◆ **EXERCISE DIRECTIONS**:
Going line by line through the records below, count those with the word "divulgado" and give only the count.
AVAILABLE RECORDS below:
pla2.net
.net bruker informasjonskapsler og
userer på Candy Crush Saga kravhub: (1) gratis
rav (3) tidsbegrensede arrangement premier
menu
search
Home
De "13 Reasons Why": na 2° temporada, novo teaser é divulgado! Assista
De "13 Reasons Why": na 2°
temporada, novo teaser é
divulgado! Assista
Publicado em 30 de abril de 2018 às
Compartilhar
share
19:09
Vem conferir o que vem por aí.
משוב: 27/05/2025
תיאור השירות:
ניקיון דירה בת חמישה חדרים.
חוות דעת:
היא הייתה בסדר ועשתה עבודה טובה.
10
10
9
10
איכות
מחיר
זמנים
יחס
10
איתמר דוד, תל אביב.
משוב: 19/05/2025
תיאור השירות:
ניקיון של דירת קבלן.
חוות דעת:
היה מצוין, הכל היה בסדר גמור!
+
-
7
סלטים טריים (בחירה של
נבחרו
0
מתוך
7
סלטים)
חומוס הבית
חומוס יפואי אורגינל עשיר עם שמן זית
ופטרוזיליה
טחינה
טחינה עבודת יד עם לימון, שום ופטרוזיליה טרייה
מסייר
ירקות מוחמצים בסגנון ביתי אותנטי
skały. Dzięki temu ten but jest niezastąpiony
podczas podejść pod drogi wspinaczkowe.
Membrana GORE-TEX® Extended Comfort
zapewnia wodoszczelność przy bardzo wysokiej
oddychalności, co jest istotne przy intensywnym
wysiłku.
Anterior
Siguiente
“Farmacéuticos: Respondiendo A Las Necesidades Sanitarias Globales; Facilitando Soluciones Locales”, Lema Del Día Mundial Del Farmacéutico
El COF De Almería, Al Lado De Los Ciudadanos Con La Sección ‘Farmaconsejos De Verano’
End of AVAILABLE RECORDS.
◆ **RESPONSE**:
2